In honor of her birthday, a deeper look into the colorful career of Betty White reveals there’s truly nothing this golden girl can’t do. Here are landmark moments from Betty White’s career.
FILE - Betty White visits the Young Hollywood Studio on November 17, 2013 in Los Angeles, California.
Before White’s foray into television, she worked in theater, radio and as a model. But her aspirations of stardom were put on pause when World War II broke out. White hung up her ambitions and joined the American Women’s Voluntary Services, where she drove PX trucks throughout Los Angeles that delivered military supplies. She would also participate in song and dance shows for soldiers before they were sent overseas.

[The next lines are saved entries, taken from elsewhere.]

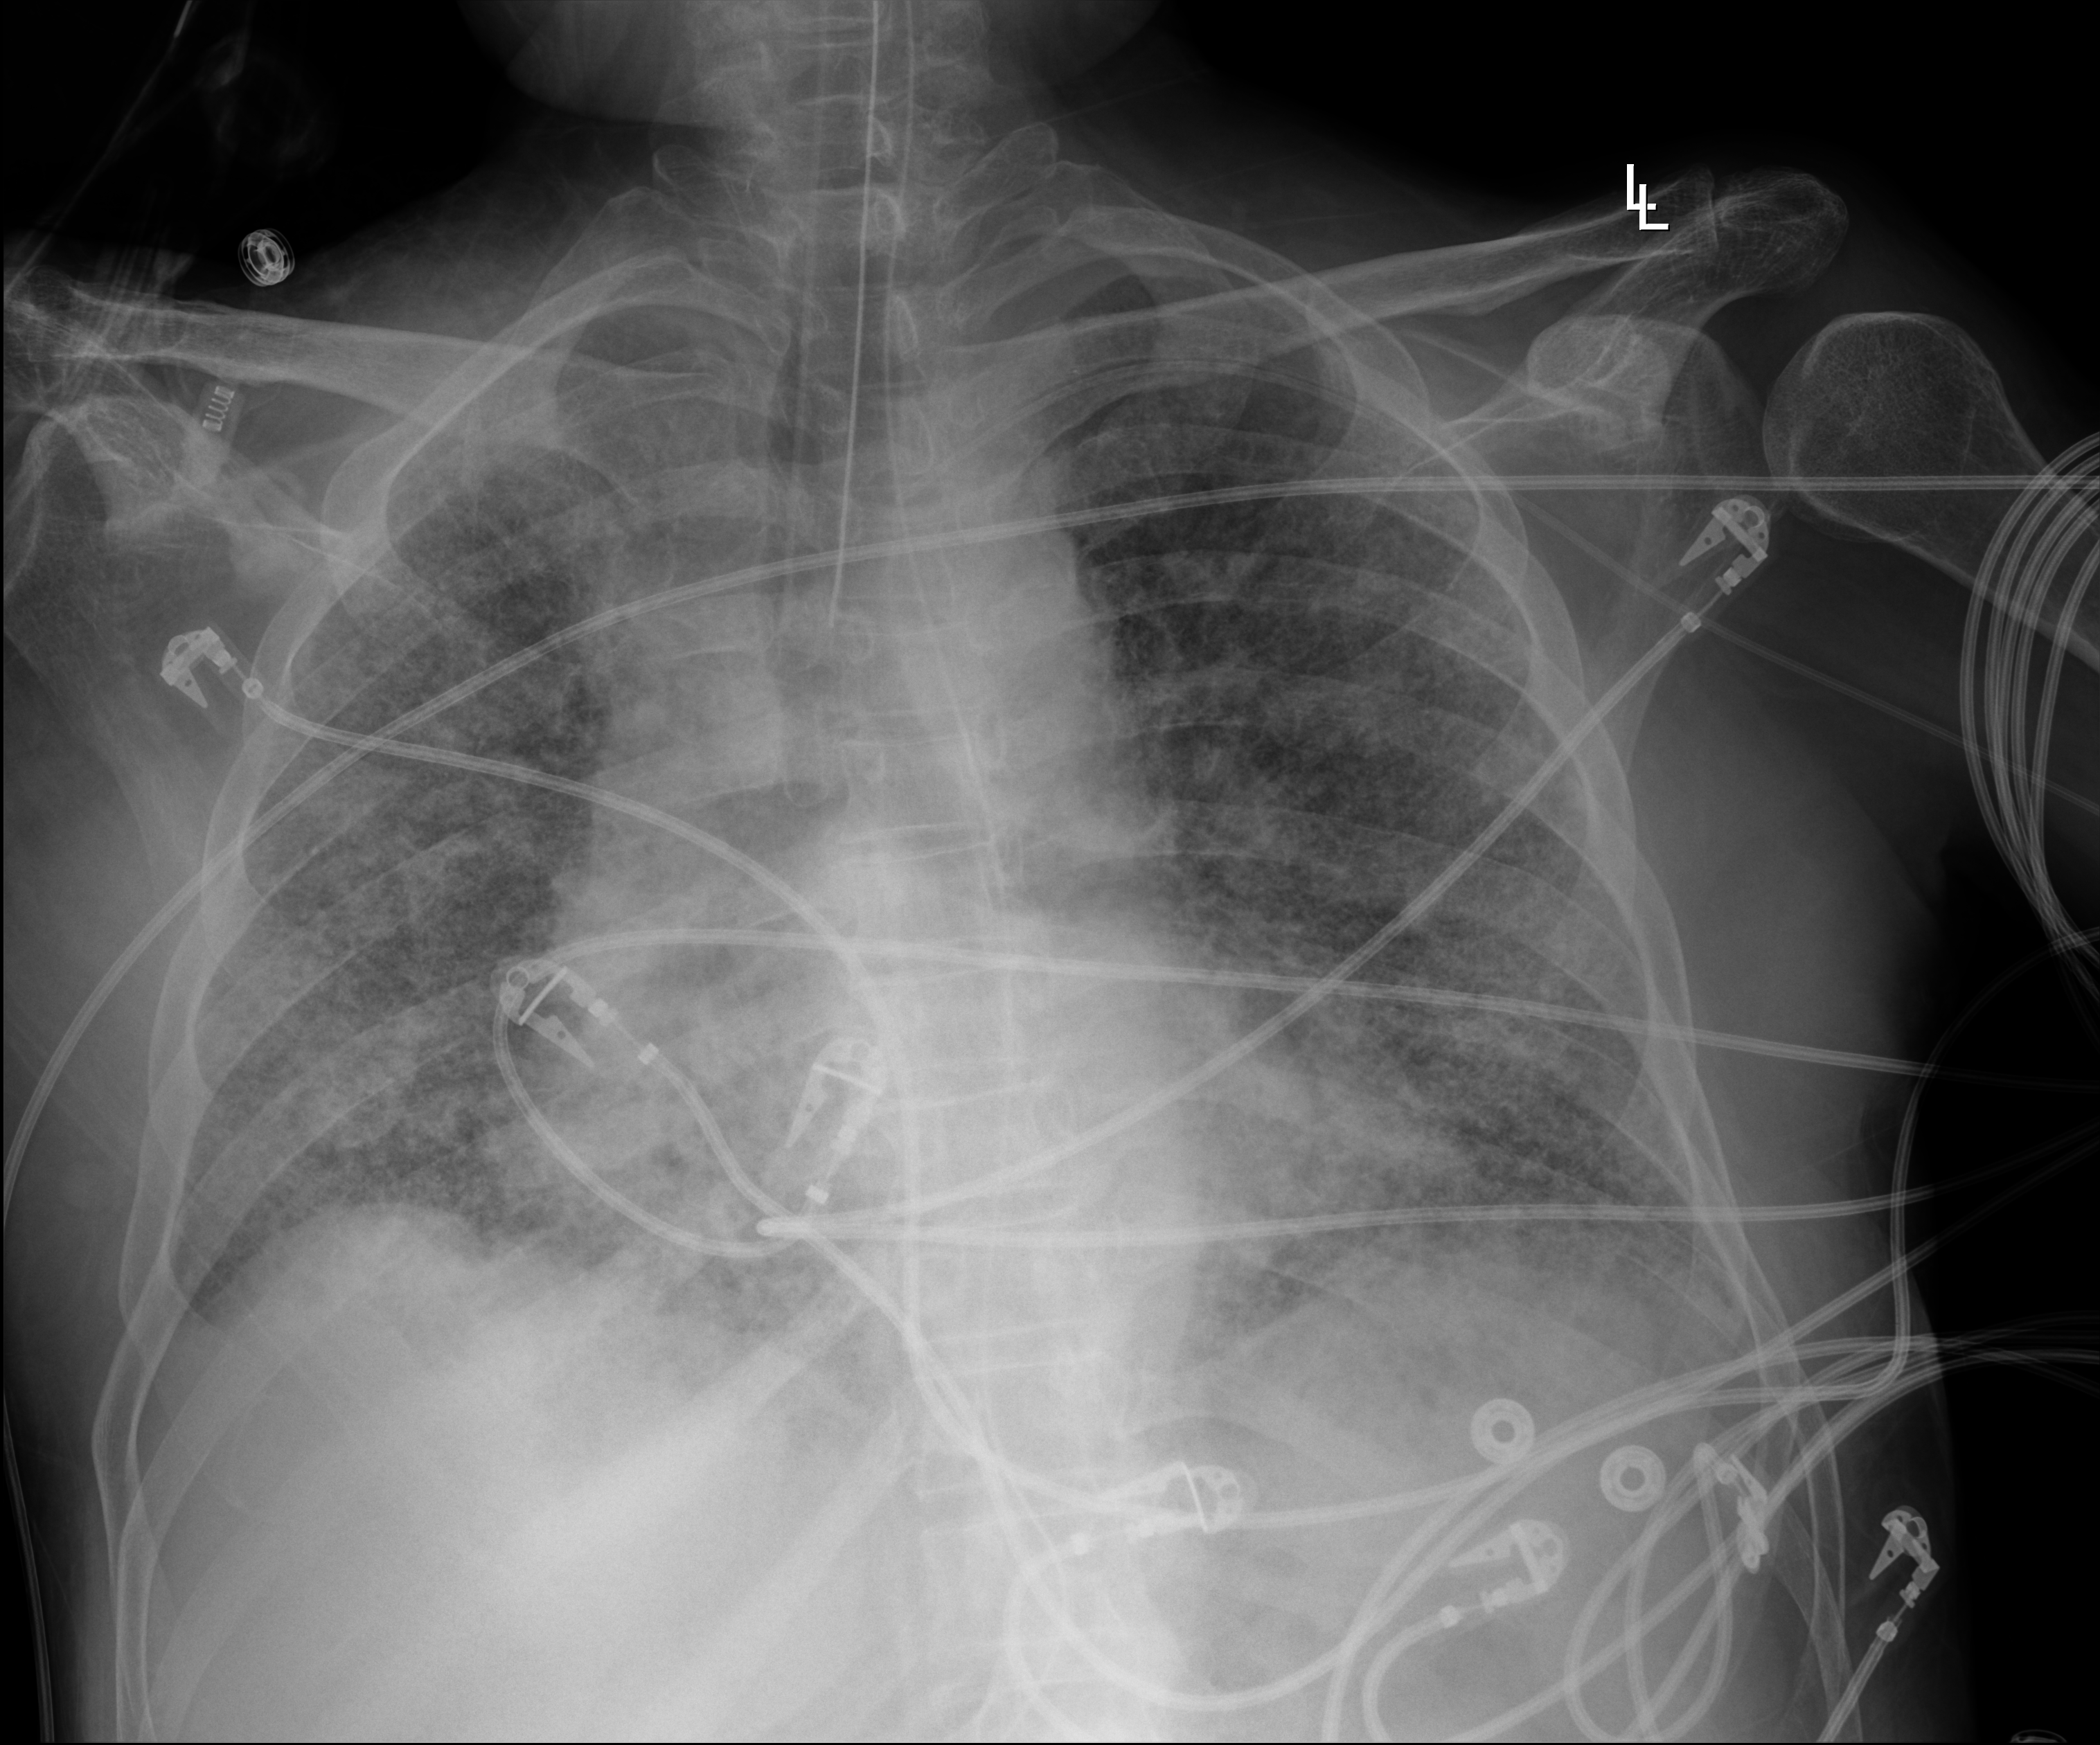
Chest radiograph. Male patient hospitalised with COVID-19, age 60–74 years.
Admission-level facts for this patient (not findings on this image; timing relative to this image not recorded):
- admitted to intensive care during this hospital stay: yes
- mechanically ventilated during this hospital stay: yes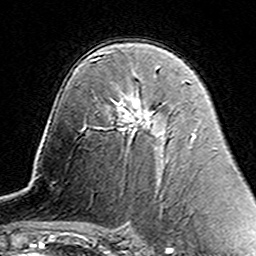
Breast MRI (dynamic contrast-enhanced), one axial slice. Slice 91 of 160 in the series (ordered by position). Cropped to one breast. Dynamic contrast-enhanced series, time point 2 of 7 at this slice position (early post-contrast). 3 T. TE 4.6 ms, TR 7.4 ms. 256 × 256 image matrix, field of view 144 × 144 mm. Female patient.
Annotated regions visible in this slice (semi-automatic segmentation, software-assisted and operator-edited):
- enhancing-tissue mask used for the functional tumour volume (all voxels passing the contrast-enhancement thresholds inside the analysis volume; usually the tumour): box from (x=113, y=101) to (x=150, y=132) px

White was not only a star on camera, but a powerhouse behind the scenes. After the war, White would eventually go on to host the show on her own, where she would meet George Tiblbes, the series’ pianist. The duo formed their own production company, Bandy Productions, and developed a half-hour sitcom called “Life With Elizabeth” using old sketches previously written for “Hollywood on Television,” a daily talk show.
Thanks to “Life with Elizabeth,” White earned the unique distinction of becoming the first woman to ever to produce a sitcom.
While “Life with Elizabeth” helped make White a household name, another show would help transform her into a comedy icon. White would go on to play Rose Nylund on the 1980s sitcom “The Golden Girls.”
The very premise for the show was groundbreaking at the time. It was a highly successful show that featured four elderly women navigating life after marriage. The sitcom racked up nearly 70 Emmy nominations and dominated popular culture when the comedy world dominated by mostly younger males.
The series lasted for seven seasons, eventually winning White a Primetime Emmy award.
Modern Cultural Phenom
White continued to work steadily into the 21st century, appearing in movies, television, and even in a hilarious ad campaign for Snickers that ran during the 2010 Super Bowl.
Following the success of the Snickers commercial, that same year a grassroots Facebook campaign was launched to get White to host “Saturday Night Live.” The petition received several hundred thousand signatures, with NBC eventually confirming that the TV legend would host the show. White made history as the oldest person to host “SNL,“ an appearance that would win her yet another Primetime Emmy.
The momentum of White’s success never seemed to cease when she won her first Grammy in 2012 for a spoken-word recording of her bestselling book “If You Ask Me: (And of Course You Won’t).”
That same year, White hosted a hidden camera show, “Betty White’s Off Their Rockers,” where she and her cast would play pranks on unsuspecting younger people. She received an Emmy Award nomination for her work on the show.
In addition to her extensive comedy resume, White is also a devout animal lover. She has worked with various wildlife-focused organizations, such as the Morris Animal Foundation and the African Wildlife Foundation. For nearly 40 years, White served as a trustee of the Greater Los Angeles Zoo Association.